3<< ¡Oh Yavé! Ten en cuenta que he andado ante ti fielmente y con corazón íntegro y que he hecho lo que es bueno a tus ojos>>. Y Ezequías lloraba con gran llanto.

4Isaías había salido; pero antes que llegase al atrio central, recibió palabra de Yavé, que le dijo: 5<<Vuelve a Ezequías, jefe de mi pueblo, y dile: Así habla Yavé, el Dios de David, tu padre: He escuchado tu oración y he visto tus lágrimas. Te curaré. Dentro de tres días subirás a la casa de Yavé. 6Te añadiré otros quince años a tus días y te libraré a ti y a esta ciudad de la mano del rey de Asiria, y protegeré a esta ciudad por amor de mí y por amor de David, mi siervo>>.

7Isaías dijo: <<Tomad una masa de higos>>. Tomáronla y se la pusieron sobre la úlcera, y Ezequías sanó.

8Ezequías había preguntado a Isaías: << ¿Con qué señal conoceré yo que Yavé me curará y que al tercer día subiré a la casa de Yavé?>> 9Isaías le respondió: <<He aquí la señal por la que conocerás que Yavé cumplirá la palabra que ha pronunciado: La sombra avanzará diez grados o retrocederá diez grados>>. 10Y Ezequías dijo: <<Poca cosa es que avance diez grados; no así que retroceda diez grados>>. 11Entonces Isaías, profeta, invocó a Yavé, que hizo retroceder diez grados la sombra en el reloj de Ajaz.

12Por este tiempo, Merodac Baladán, hijo de Baladán, rey de Babilonia, mandó una carta y un presente a Ezequías, pues había tenido noticia de su enfermedad. 13Ezequías dio audiencia a los mensajeros y les enseñó todos sus tesoros, la plata, el oro, los aromas y el aceite refinado, el arsenal y todo cuanto de precioso había en el tesoro.
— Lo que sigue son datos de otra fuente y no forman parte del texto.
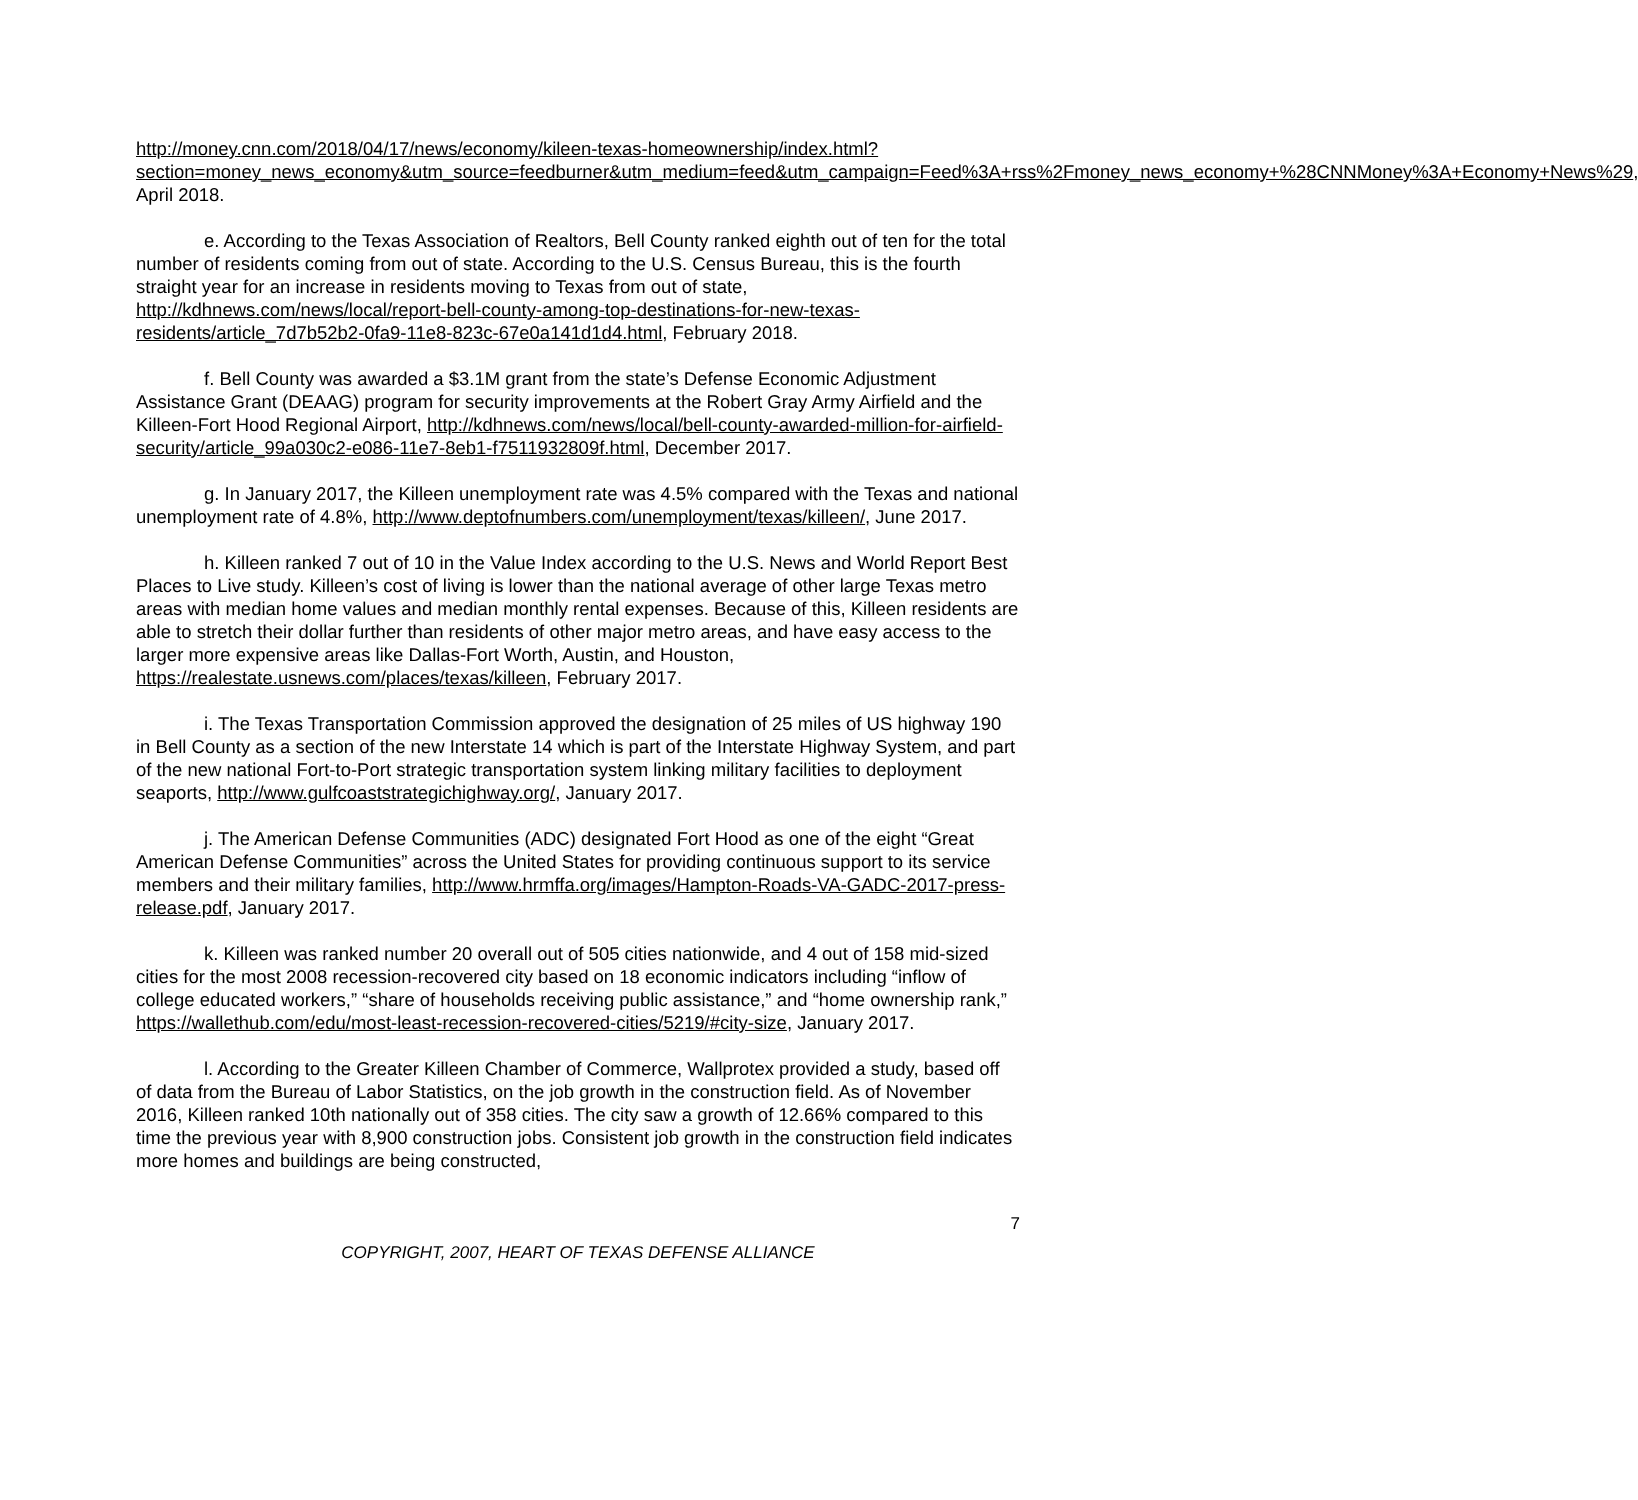http://money.cnn.com/2018/04/17/news/economy/kileen-texas-homeownership/index.html?section=money_news_economy&utm_source=feedburner&utm_medium=feed&utm_campaign=Feed%3A+rss%2Fmoney_news_economy+%28CNNMoney%3A+Economy+News%29, April 2018.
e. According to the Texas Association of Realtors, Bell County ranked eighth out of ten for the total number of residents coming from out of state. According to the U.S. Census Bureau, this is the fourth straight year for an increase in residents moving to Texas from out of state, http://kdhnews.com/news/local/report-bell-county-among-top-destinations-for-new-texas-residents/article_7d7b52b2-0fa9-11e8-823c-67e0a141d1d4.html, February 2018.
f. Bell County was awarded a $3.1M grant from the state’s Defense Economic Adjustment Assistance Grant (DEAAG) program for security improvements at the Robert Gray Army Airfield and the Killeen-Fort Hood Regional Airport, http://kdhnews.com/news/local/bell-county-awarded-million-for-airfield-security/article_99a030c2-e086-11e7-8eb1-f7511932809f.html, December 2017.
g. In January 2017, the Killeen unemployment rate was 4.5% compared with the Texas and national unemployment rate of 4.8%, http://www.deptofnumbers.com/unemployment/texas/killeen/, June 2017.
h. Killeen ranked 7 out of 10 in the Value Index according to the U.S. News and World Report Best Places to Live study. Killeen’s cost of living is lower than the national average of other large Texas metro areas with median home values and median monthly rental expenses. Because of this, Killeen residents are able to stretch their dollar further than residents of other major metro areas, and have easy access to the larger more expensive areas like Dallas-Fort Worth, Austin, and Houston, https://realestate.usnews.com/places/texas/killeen, February 2017.
i. The Texas Transportation Commission approved the designation of 25 miles of US highway 190 in Bell County as a section of the new Interstate 14 which is part of the Interstate Highway System, and part of the new national Fort-to-Port strategic transportation system linking military facilities to deployment seaports, http://www.gulfcoaststrategichighway.org/, January 2017.
j. The American Defense Communities (ADC) designated Fort Hood as one of the eight “Great American Defense Communities” across the United States for providing continuous support to its service members and their military families, http://www.hrmffa.org/images/Hampton-Roads-VA-GADC-2017-press-release.pdf, January 2017.
k. Killeen was ranked number 20 overall out of 505 cities nationwide, and 4 out of 158 mid-sized cities for the most 2008 recession-recovered city based on 18 economic indicators including “inflow of college educated workers,” “share of households receiving public assistance,” and “home ownership rank,” https://wallethub.com/edu/most-least-recession-recovered-cities/5219/#city-size, January 2017.
l. According to the Greater Killeen Chamber of Commerce, Wallprotex provided a study, based off of data from the Bureau of Labor Statistics, on the job growth in the construction field. As of November 2016, Killeen ranked 10th nationally out of 358 cities. The city saw a growth of 12.66% compared to this time the previous year with 8,900 construction jobs. Consistent job growth in the construction field indicates more homes and buildings are being constructed,
7
COPYRIGHT, 2007, HEART OF TEXAS DEFENSE ALLIANCE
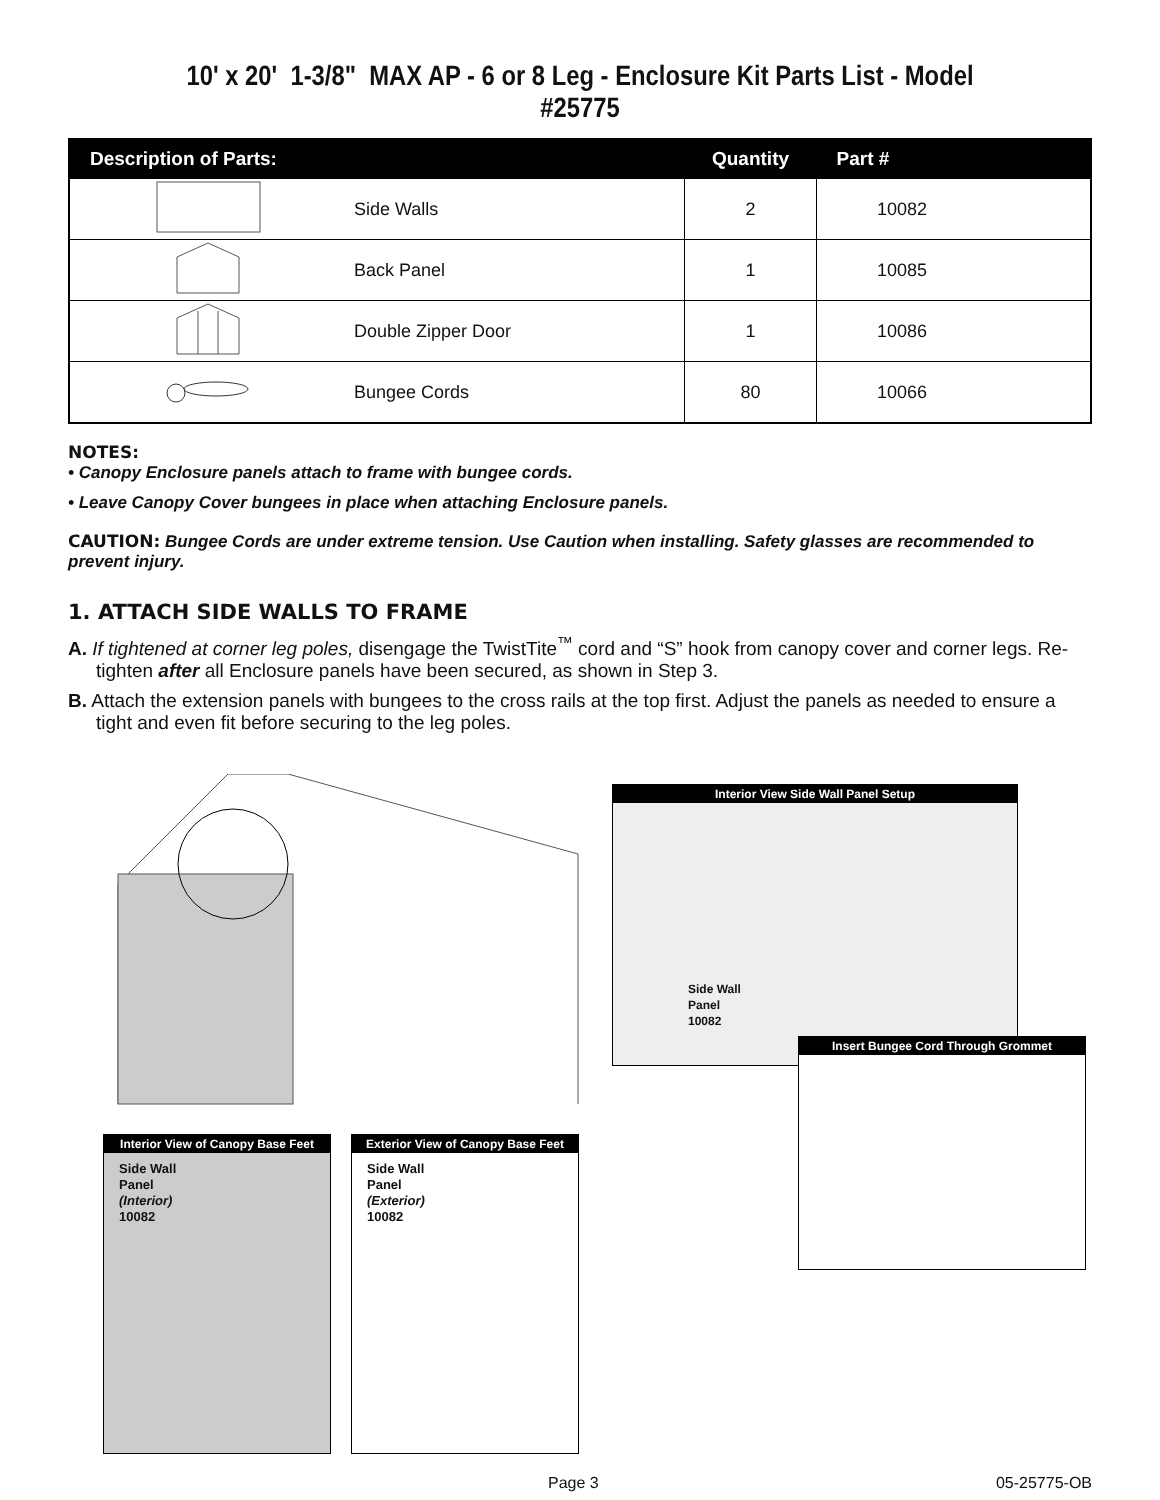10' x 20' 1-3/8" MAX AP - 6 or 8 Leg - Enclosure Kit Parts List - Model #25775
| Description of Parts: | | Quantity | Part # |
| --- | --- | --- | --- |
| | Side Walls | 2 | 10082 |
| | Back Panel | 1 | 10085 |
| | Double Zipper Door | 1 | 10086 |
| | Bungee Cords | 80 | 10066 |
NOTES:
• Canopy Enclosure panels attach to frame with bungee cords.
• Leave Canopy Cover bungees in place when attaching Enclosure panels.
CAUTION: Bungee Cords are under extreme tension. Use Caution when installing. Safety glasses are recommended to prevent injury.
1. ATTACH SIDE WALLS TO FRAME
A. If tightened at corner leg poles, disengage the TwistTite<sup>™</sup> cord and “S” hook from canopy cover and corner legs. Re-tighten after all Enclosure panels have been secured, as shown in Step 3.
B. Attach the extension panels with bungees to the cross rails at the top first. Adjust the panels as needed to ensure a tight and even fit before securing to the leg poles.
Interior View of Canopy Base Feet
Side Wall
Panel
(Interior)
10082
Exterior View of Canopy Base Feet
Side Wall
Panel
(Exterior)
10082
Interior View Side Wall Panel Setup
Side Wall
Panel
10082
Insert Bungee Cord Through Grommet
Page 3 05-25775-OB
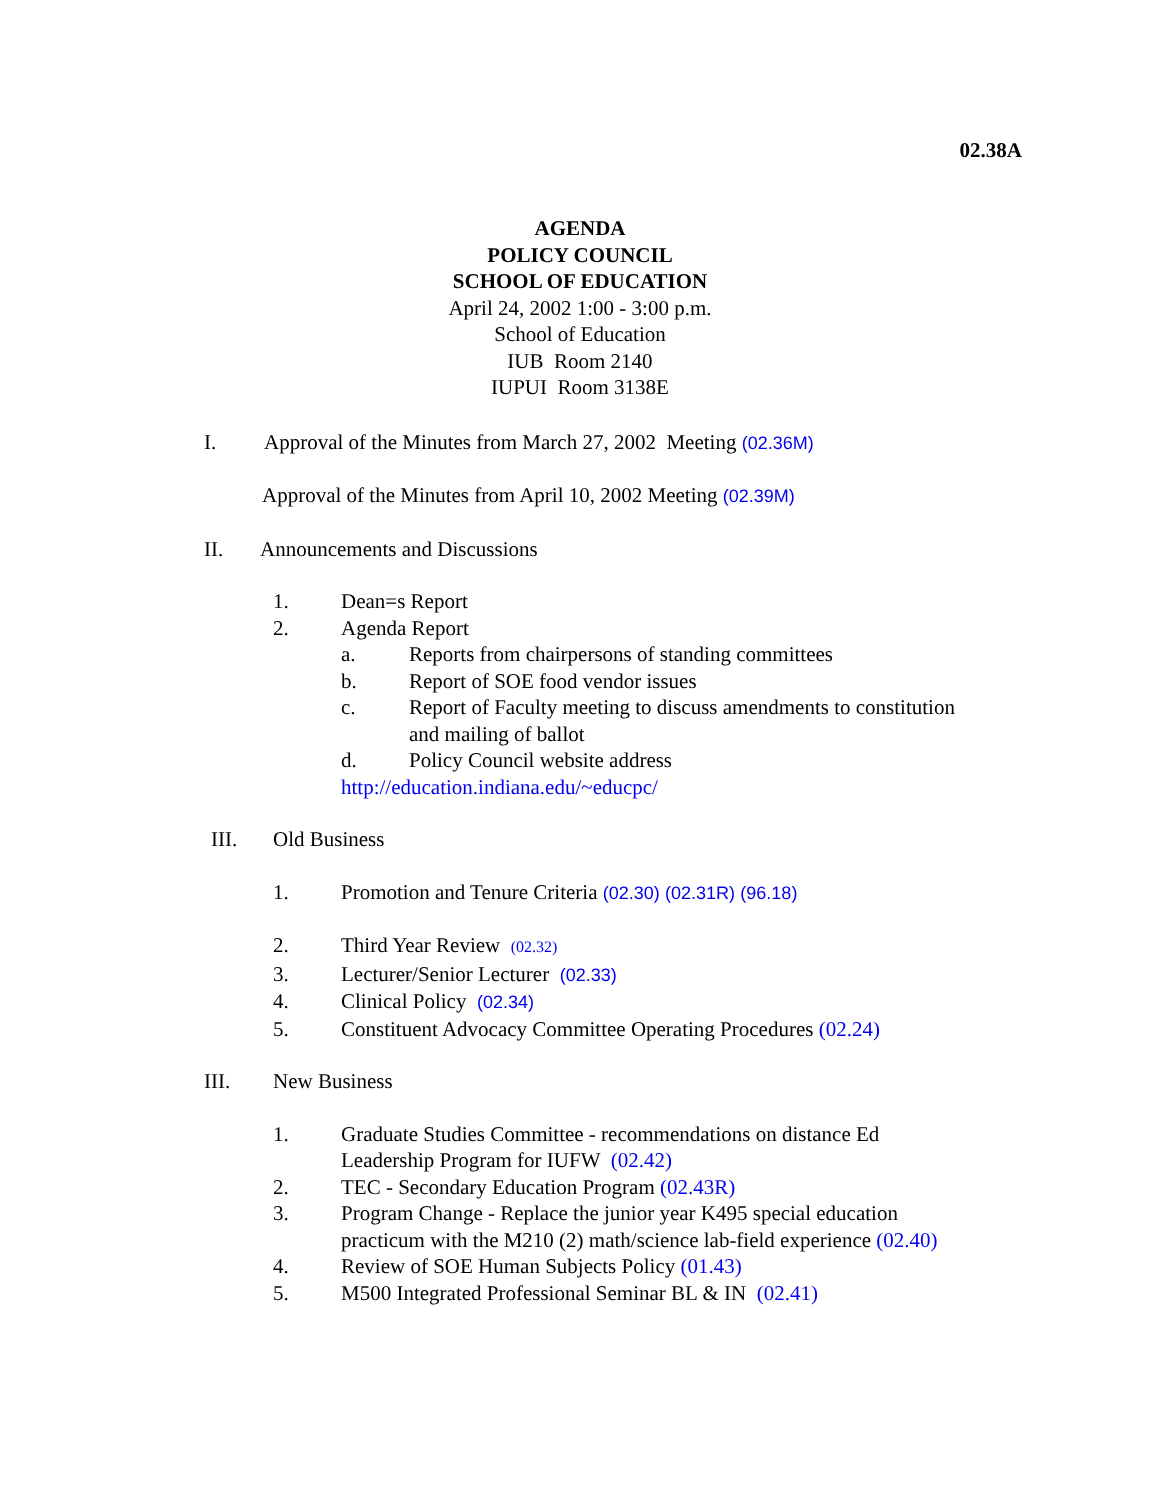02.38A
AGENDA
POLICY COUNCIL
SCHOOL OF EDUCATION
April 24, 2002 1:00 - 3:00 p.m.
School of Education
IUB Room 2140
IUPUI Room 3138E
I. Approval of the Minutes from March 27, 2002 Meeting (02.36M)
Approval of the Minutes from April 10, 2002 Meeting (02.39M)
II. Announcements and Discussions
1. Dean=s Report
2. Agenda Report
a. Reports from chairpersons of standing committees
b. Report of SOE food vendor issues
c. Report of Faculty meeting to discuss amendments to constitution
and mailing of ballot
d. Policy Council website address
http://education.indiana.edu/~educpc/
III. Old Business
1. Promotion and Tenure Criteria (02.30) (02.31R) (96.18)
2. Third Year Review (02.32)
3. Lecturer/Senior Lecturer (02.33)
4. Clinical Policy (02.34)
5. Constituent Advocacy Committee Operating Procedures (02.24)
III. New Business
1. Graduate Studies Committee - recommendations on distance Ed
Leadership Program for IUFW (02.42)
2. TEC - Secondary Education Program (02.43R)
3. Program Change - Replace the junior year K495 special education
practicum with the M210 (2) math/science lab-field experience (02.40)
4. Review of SOE Human Subjects Policy (01.43)
5. M500 Integrated Professional Seminar BL & IN (02.41)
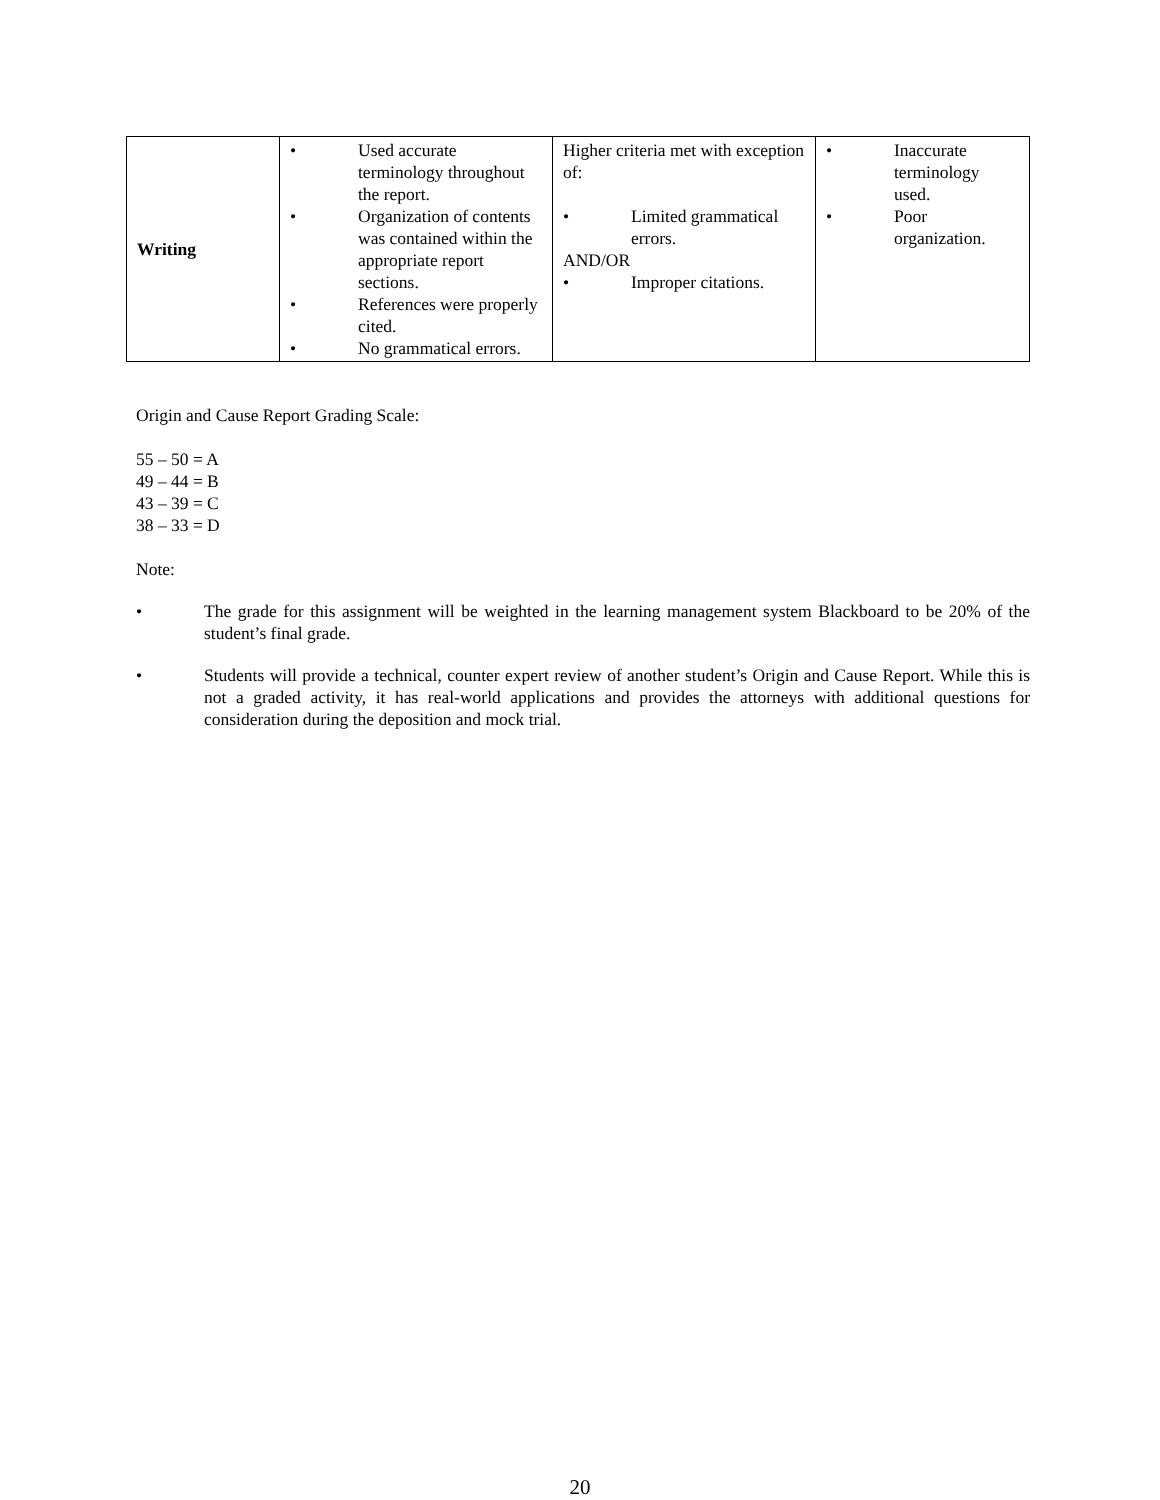| Writing | • Used accurate terminology throughout the report. • Organization of contents was contained within the appropriate report sections. • References were properly cited. • No grammatical errors. | Higher criteria met with exception of: • Limited grammatical errors. AND/OR • Improper citations. | • Inaccurate terminology used. • Poor organization. |
Origin and Cause Report Grading Scale:
55 – 50 = A
49 – 44 = B
43 – 39 = C
38 – 33 = D
Note:
• The grade for this assignment will be weighted in the learning management system Blackboard to be 20% of the student’s final grade.
• Students will provide a technical, counter expert review of another student’s Origin and Cause Report. While this is not a graded activity, it has real-world applications and provides the attorneys with additional questions for consideration during the deposition and mock trial.
20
Nada hubo que Ezequías no les enseñara, en la casa y en todas sus dependencias.

14Isaías, profeta, vino luego a Ezequías y le dijo: << ¿Qué han dicho esas gentes que han venido a ti?>> Ezequías contestó: <<Vienen de tierra lejana, de Babilonia>>. 15Isaías añadió: << ¿Qué es lo que han visto de tu casa?>> Ezequías respondió: <<Han visto todo cuanto hay en la casa; les he enseñado todo mi tesoro, sin dejar nada>>. 16Entonces Isaías le dijo a Ezequías: <<Escucha la palabra de Yavé: 17Tiempo vendrá en que será llevado a Babilonia todo cuanto hay en esta casa, todo cuanto atesoraron tus padres hasta hoy, sin quedar nada. 18Y de los hijos que de ti saldrán, de los engendrados por ti, tomarán para hacer de ellos eunucos del palacio del rey de Babilonia>>. 19Ezequías respondió a Isaías: <<Buena es la palabra de Yavé que has pronunciado. Pues se decía: ¿Por qué no, si va a haber paz y seguridad en mis días?>>.

20El resto de los hechos de Ezequías, todas sus hazañas, cómo hizo el estanque y el acueducto y trajo las aguas a la ciudad ¿no está escrito en el libro de las crónicas de los reyes de Judá? 21Ezequías se durmió con sus padres, y le sucedió Manasés, su hijo.

Nota: Los libros III y IV de los Reyes, en algunas versiones de la Biblia se llaman libros I y II de los Reyes, ya que los dos libros que los anteceden se llaman a veces libros de Samuel. Estos cuatro libros de los reyes relatan de manera continua los eventos historicos que relatan, por lo cual es util considerarlos como un grupo de 4 libros consecutivos.